There's been a great deal of hullabaloo in the last week or so
about blogging “ruining the Internet for everyone” and
Google
segregating hits from blogs into their own section (good or bad?). I
realize that since I'm posting this to a blog, this sounds a bit
self-serving, but here's my two cents worth:
While it's true that blogging has lowered the bar in terms of
access to web publishing, the simple fact is that ever since there
was an Internet, anyone who wanted two and had access to a keyboard
could post whatever drivel they wanted to the web. All the blogging
really adds to the mix is the fact that now you don't even have to
have rudimentary knowledge of HTML (or how to save your Word doc as
HTML) in order to publish yourself. While that means more volume, it
doesn't really change the nature of data on the web.
The real “problem” as far as Google is concerned is
that the self-referential nature of blogging upsets their ranking
algorithm. This has apparently led people (like Larry
Lessig) to conclude that blogging is ruining the nature of
content on the web.
I would argue that there's nothing about blogging that changes the
need for critical thinking when looking for information on the web.
That's always been true, since there's fundamentally no concrete way
to verify the validity of anything you read on any site without
thinking critically about the nature of the source, how you came
across it, and what references it makes to other works. If you apply
that kind of filter, then the self-referencial or “incestuous”

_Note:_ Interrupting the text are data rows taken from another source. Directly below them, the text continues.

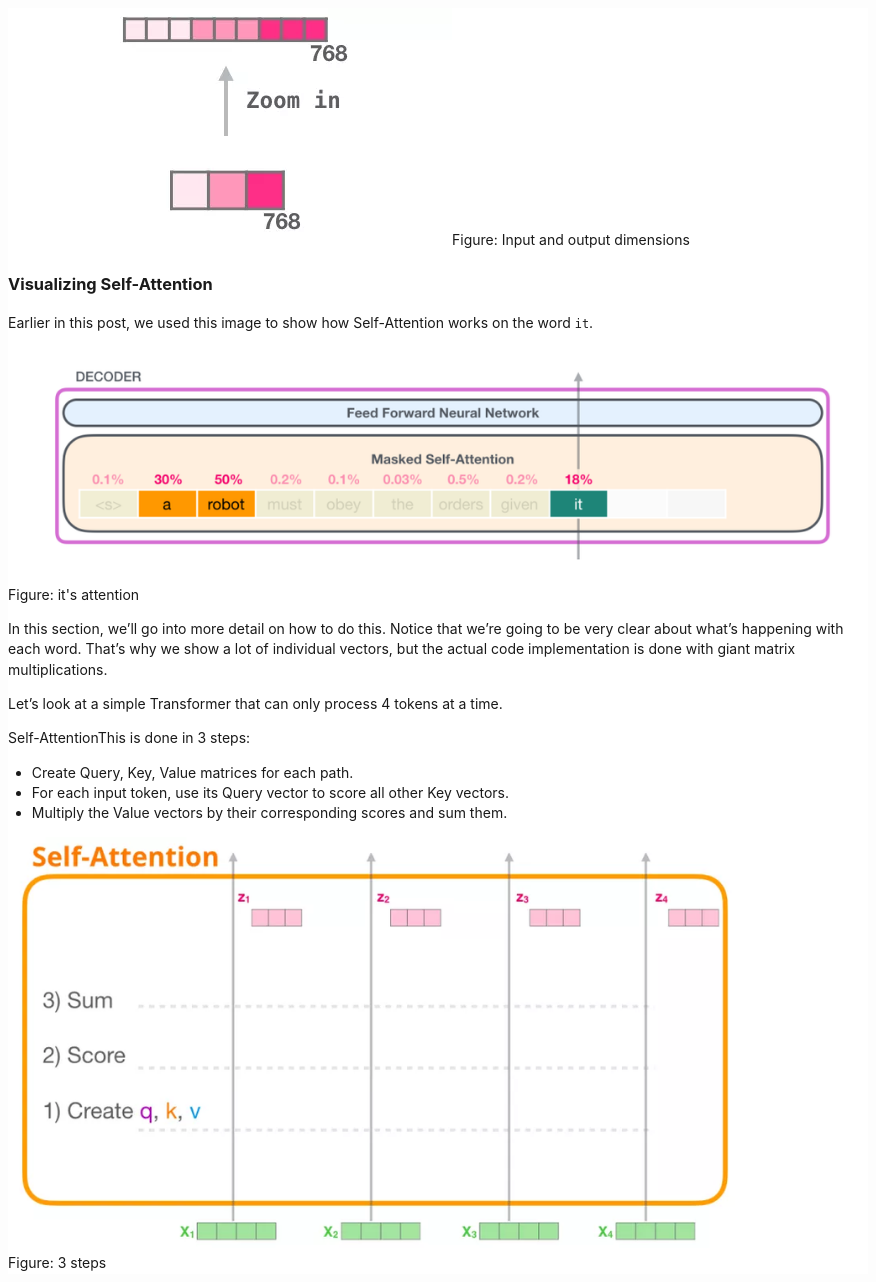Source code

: ![Input and output dimensions](./pictures/4-gpt-sum.webp)Figure: Input and output dimensions

### Visualizing Self-Attention

Earlier in this post, we used this image to show how Self-Attention works on the word `it`.

![it's attention](./pictures/4-att-it.png)Figure: it's attention

In this section, we’ll go into more detail on how to do this. Notice that we’re going to be very clear about what’s happening with each word. That’s why we show a lot of individual vectors, but the actual code implementation is done with giant matrix multiplications.

Let’s look at a simple Transformer that can only process 4 tokens at a time.

Self-AttentionThis is done in 3 steps:

- Create Query, Key, Value matrices for each path.
- For each input token, use its Query vector to score all other Key vectors.
- Multiply the Value vectors by their corresponding scores and sum them.

![3 steps](./pictures/4-att-3.webp)Figure: 3 steps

nature of blogs can be used to advantage.
For example, if I'm looking for interesting information about
SOAP, XML Web Services, or how either or both relate to .NET I'd
assume that Don Box
(for example) is a reliable source, given that I've read his books,
articles and speeches in other contexts. If he mentions something in
his blog that someone else said about .NET on their blog, I would
assume a high degree of certainty that the reference is relevant and
useful. Then, when I follow that link, I'll find more links to other
blogs that contain relevant and useful information. The tendency is
for all those cross links to start repeating themselves, and to
establish a COMMUNITY wherein one can assume a high degree of
relevant information. All that's needed to validate the COMMUNITY as
a whole is a few references from sources that are externally trusted.
In the long run, I think that kind of “incestuousness”
can be used to validate, rather than discount large bodies of
interesting, useful, and otherwise unattainable information that we
wouldn't have access to otherwise.
That's a fairly lengthy rant for me, but I had to get that off my
chest. I hate to see pundits discounting a body of information just
because it's posted casually and not in academic journals.